Current Metrics:Training accuracy: 92%, Validation accuracy: Not measured

Issue:Without a validation loop, you cannot monitor if the model is overfitting or generalizing well. This can lead to poor model selection and unexpected results on new data.

Your Task

Implement a validation loop in PyTorch that evaluates the model on a validation dataset after each training epoch and reports validation loss and accuracy.

Use PyTorch framework only.

Do not change the model architecture or training hyperparameters.

Keep the training loop intact; only add the validation loop.

Hint 1

Hint 2

Hint 3

Hint 4

Solution

PyTorch

import torch
import torch.nn as nn
import torch.optim as optim
from torch.utils.data import DataLoader, TensorDataset

# Sample dataset
X_train = torch.randn(1000, 20)
y_train = (torch.sum(X_train, dim=1) > 0).long()
X_val = torch.randn(200, 20)
y_val = (torch.sum(X_val, dim=1) > 0).long()
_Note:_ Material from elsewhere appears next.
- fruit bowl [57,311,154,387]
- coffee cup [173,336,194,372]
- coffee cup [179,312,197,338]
train_dataset = TensorDataset(X_train, y_train)
val_dataset = TensorDataset(X_val, y_val)

train_loader = DataLoader(train_dataset, batch_size=32, shuffle=True)
val_loader = DataLoader(val_dataset, batch_size=32)

# Simple model
class SimpleNet(nn.Module):
    def __init__(self):
        super().__init__()
        self.fc = nn.Linear(20, 2)
    def forward(self, x):
        return self.fc(x)

model = SimpleNet()
criterion = nn.CrossEntropyLoss()
optimizer = optim.Adam(model.parameters(), lr=0.01)

epochs = 5

for epoch in range(1, epochs + 1):
    model.train()
    running_loss = 0.0
    correct = 0
    total = 0
    for inputs, labels in train_loader:
        optimizer.zero_grad()
        outputs = model(inputs)
        loss = criterion(outputs, labels)
        loss.backward()
        optimizer.step()

        running_loss += loss.item() * inputs.size(0)
        _, predicted = torch.max(outputs, 1)
        total += labels.size(0)
        correct += (predicted == labels).sum().item()
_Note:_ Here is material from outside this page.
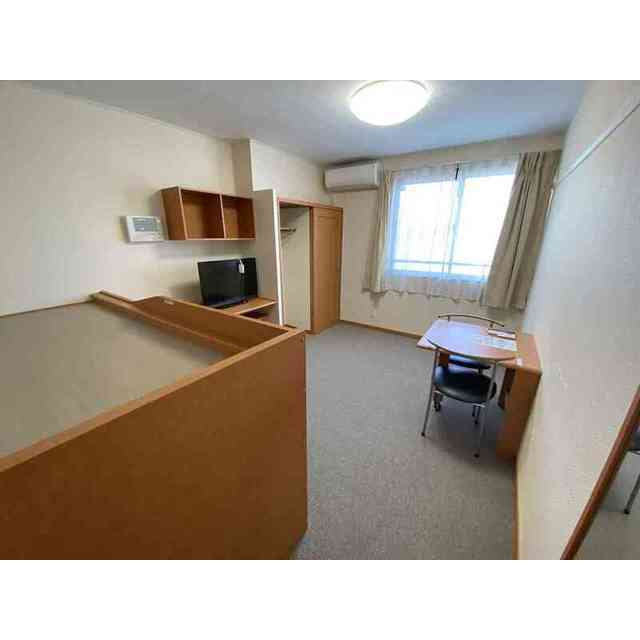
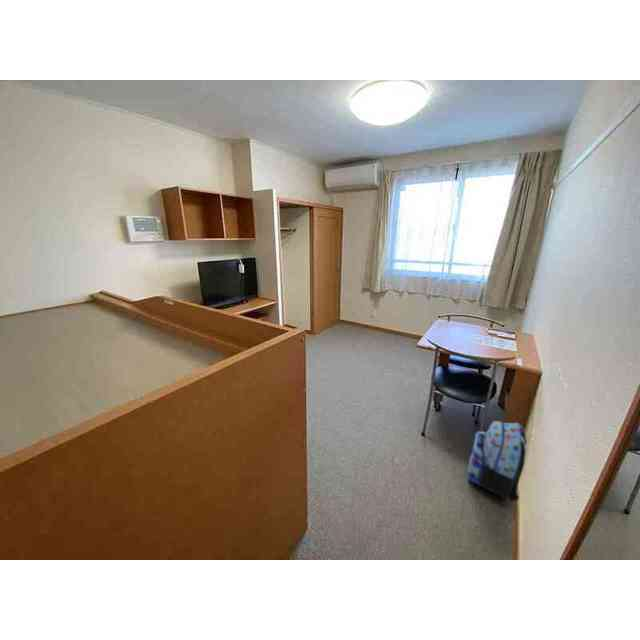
+ backpack [466,420,528,503]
    train_loss = running_loss / total
    train_acc = correct / total * 100

    # Validation loop
    model.eval()
    val_loss = 0.0
    val_correct = 0
    val_total = 0
    with torch.no_grad():
        for inputs, labels in val_loader:
            outputs = model(inputs)
            loss = criterion(outputs, labels)
            val_loss += loss.item() * inputs.size(0)
            _, predicted = torch.max(outputs, 1)
            val_total += labels.size(0)
            val_correct += (predicted == labels).sum().item()

    val_loss /= val_total
    val_acc = val_correct / val_total * 100

    print(f"Epoch {epoch}: Train Loss={train_loss:.4f}, Train Acc={train_acc:.2f}%, Val Loss={val_loss:.4f}, Val Acc={val_acc:.2f}%")
    model.train()

Added a validation DataLoader for the validation dataset.
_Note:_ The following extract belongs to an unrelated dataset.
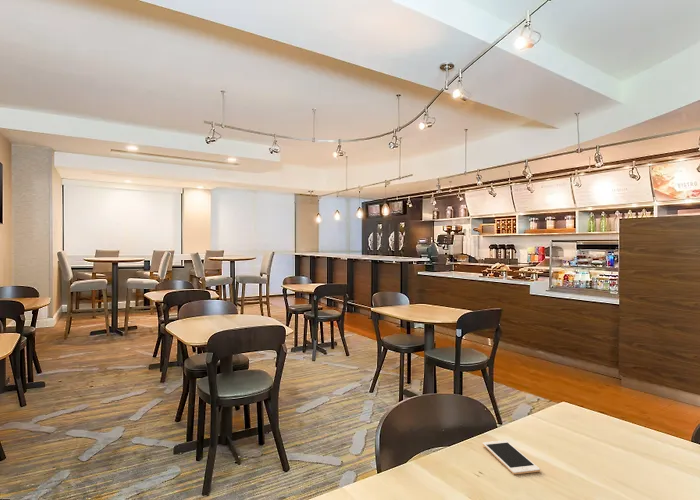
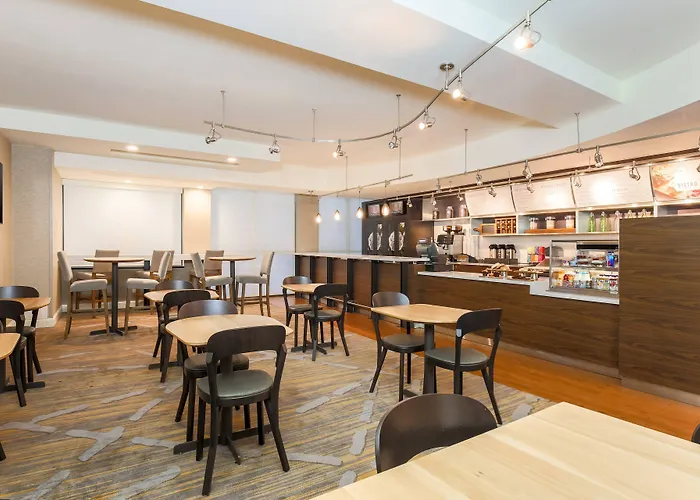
- cell phone [482,439,541,475]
Implemented a validation loop inside the training epochs using model.eval() and torch.no_grad().

Calculated validation loss and accuracy after each epoch.

Printed validation metrics alongside training metrics.

Added model.train() after validation loop to switch back to training mode.

Results Interpretation

Before adding validation loop:
Training accuracy: 92%
Validation accuracy: Not measured

After adding validation loop:
Training accuracy: ~92%
Validation accuracy: ~90%

Adding a validation loop helps monitor the model's performance on unseen data during training. This is crucial to detect overfitting and to choose the best model.

Bonus Experiment

Try adding early stopping based on validation loss to stop training when validation loss stops improving.

💡 Hint

Keep track of the best validation loss and stop training if it does not improve for a set number of epochs.